# Kiwigeoff - I wanna see pictures!



## CyberPet (Oct 19, 2007)

I thought maybe others than just me would like to see some gorgeous kiwi pictures too. So lets see some!!!

My dad has spent about 12 months in New Zeeland the last 3 years, so I know there's lots of great things to see. But the stupid man didn't take a camera!!! Can you imagine that?? HE HAD NO CAMERA!!!! :shock:

Anyway... I'd love to see your side of the world, and please share some pictures to increase my lust for your country!


----------



## Kiwigeoff (Nov 8, 2007)

CyberPet;142' said:
			
		

> I thought maybe others than just me would like to see some gorgeous kiwi pictures too.

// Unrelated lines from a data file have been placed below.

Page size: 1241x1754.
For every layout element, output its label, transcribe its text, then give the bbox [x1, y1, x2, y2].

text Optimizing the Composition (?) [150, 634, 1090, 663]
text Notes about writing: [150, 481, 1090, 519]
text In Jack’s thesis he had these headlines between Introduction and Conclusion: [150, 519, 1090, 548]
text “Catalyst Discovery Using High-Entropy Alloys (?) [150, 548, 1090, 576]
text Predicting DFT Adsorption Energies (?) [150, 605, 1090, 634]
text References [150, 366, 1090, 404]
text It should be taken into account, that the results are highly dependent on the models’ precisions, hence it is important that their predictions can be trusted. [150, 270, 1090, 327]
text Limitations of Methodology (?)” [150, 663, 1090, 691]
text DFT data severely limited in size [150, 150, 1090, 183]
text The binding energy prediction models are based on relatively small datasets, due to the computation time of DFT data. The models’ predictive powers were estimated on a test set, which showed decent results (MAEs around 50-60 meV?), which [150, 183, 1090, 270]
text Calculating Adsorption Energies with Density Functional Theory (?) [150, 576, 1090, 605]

So lets see some!!!
> 
> My dad has spent about 12 months in New Zeeland the last 3 years, so I know there's lots of great things to see. But the stupid man didn't take a camera!!! Can you imagine that?? HE HAD NO CAMERA!!!! :shock:
> 
> Anyway... I'd love to see your side of the world, and please share some pictures to increase my lust for your country!

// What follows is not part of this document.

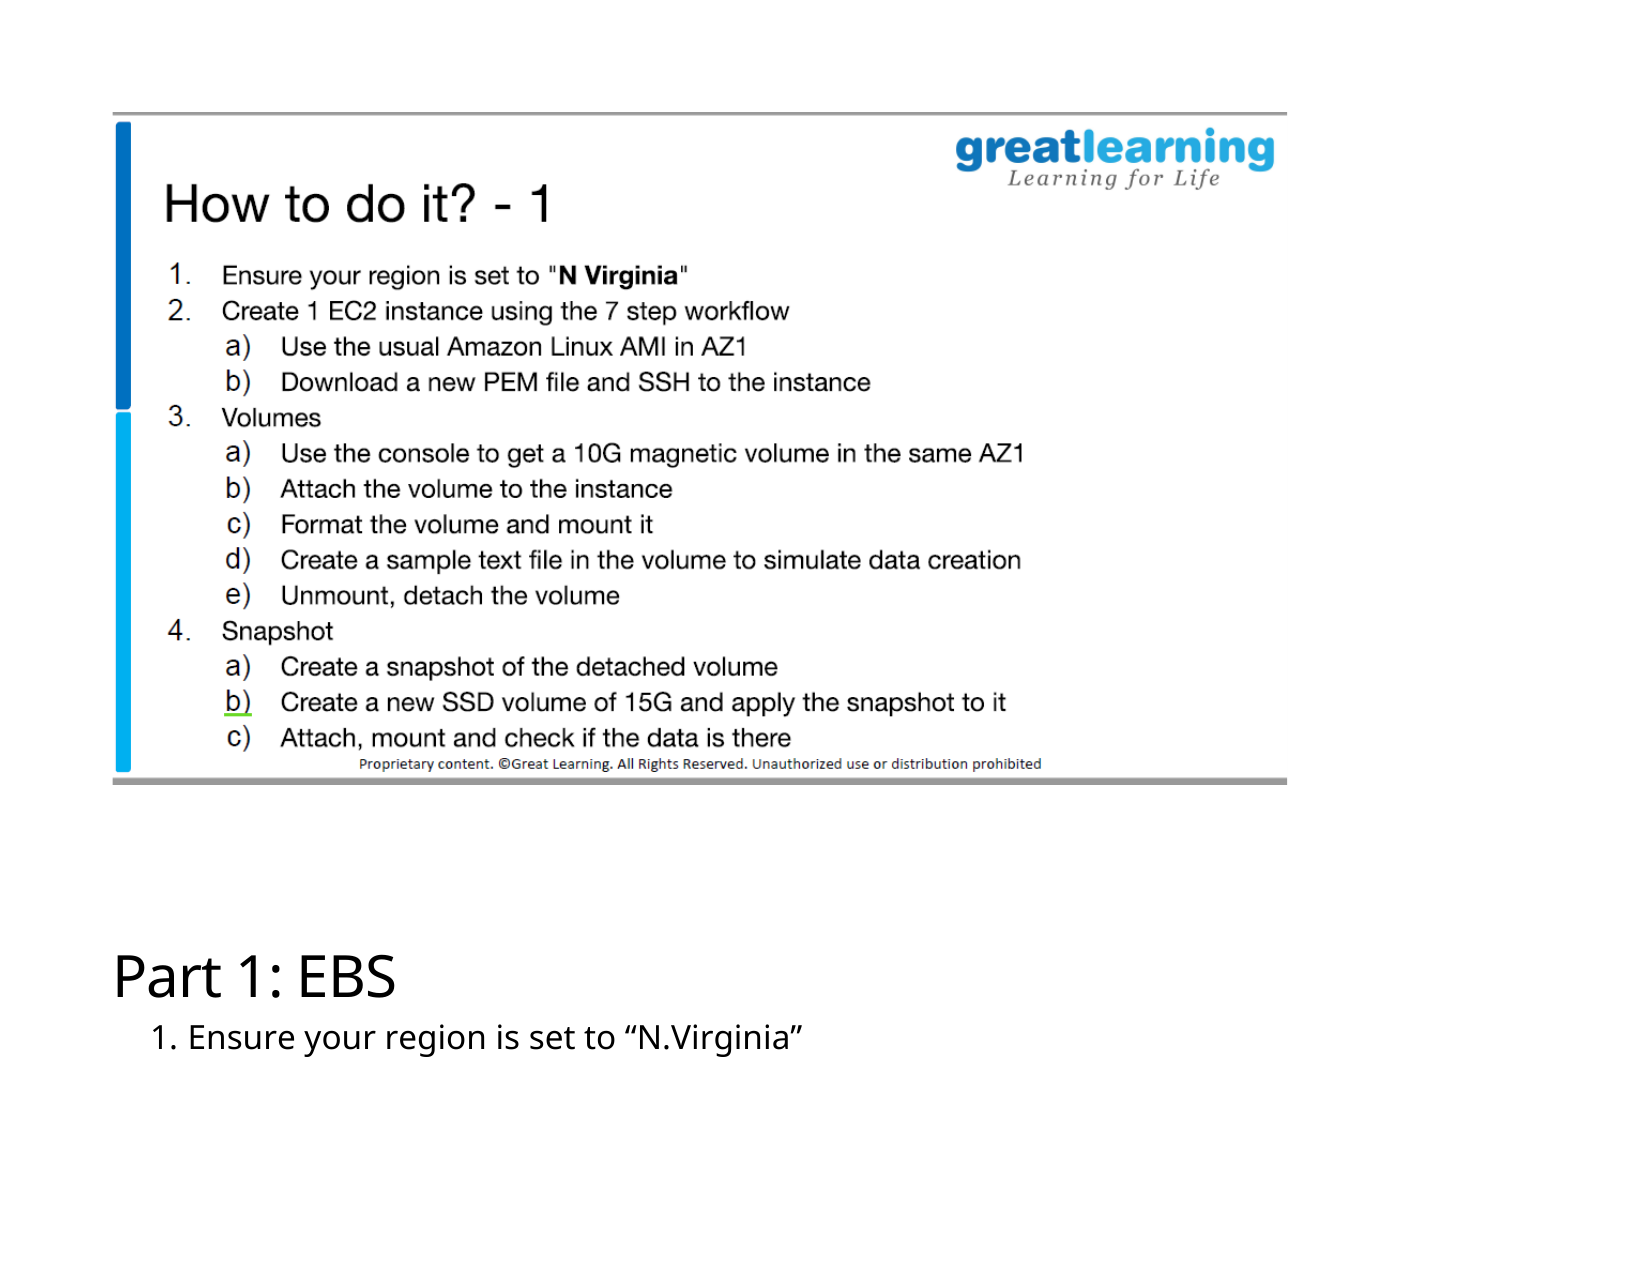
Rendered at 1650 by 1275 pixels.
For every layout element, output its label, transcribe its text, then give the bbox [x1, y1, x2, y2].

picture [112, 112, 1288, 785]
list Ensure your region is set to “N.Virginia” [150, 1014, 1537, 1059]
title Part 1: EBS [112, 934, 1537, 1014]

Ok, here's a link to some:
http://www.flickr.com/photos/thevillageimage/sets/721576'3''354914'/

Enjoy!!


----------



## Denis de Gannes (Nov 8, 2007)

*Great shots*

Thanks for the sharing.


----------



## billg71 (Nov 15, 2007)

Hey, Geoff!

Some very nice photos! Are there trout in the Waiohine? Rumor has it that old fly fishers, if they've been very good, go to New Zealand when they pass on...:cheesy: Seen any ghosts on the river? Any of them speak with a Southern(US) accent?

My little corner of the world looks like this: http://billg71.smugmug.com/ It's fairly new and haven't managed to get a lot of pics uploaded yet but you'll get the idea. More photos on Photobucket http://s1'7.photobucket.com/albums/m293/billg71/ but they're kind of scattered, I'm trying to do a better job of organizing as I build galleries in Smugmug.

Maybe someday I'll sell a couple of guitars and come visit for a month or so... Stand in a river and wave my stick, take some pictures, drink a little wine....:mrgreen:

Be well Down Under,


----------



## Kiwigeoff (Nov 15, 2007)

Yes there is trout fishing in most rivers around here. Ghosts, I'm still looking.!!!!!!
Make sure you make it down here to our quiet corner of the planet where you would be most welcome.


----------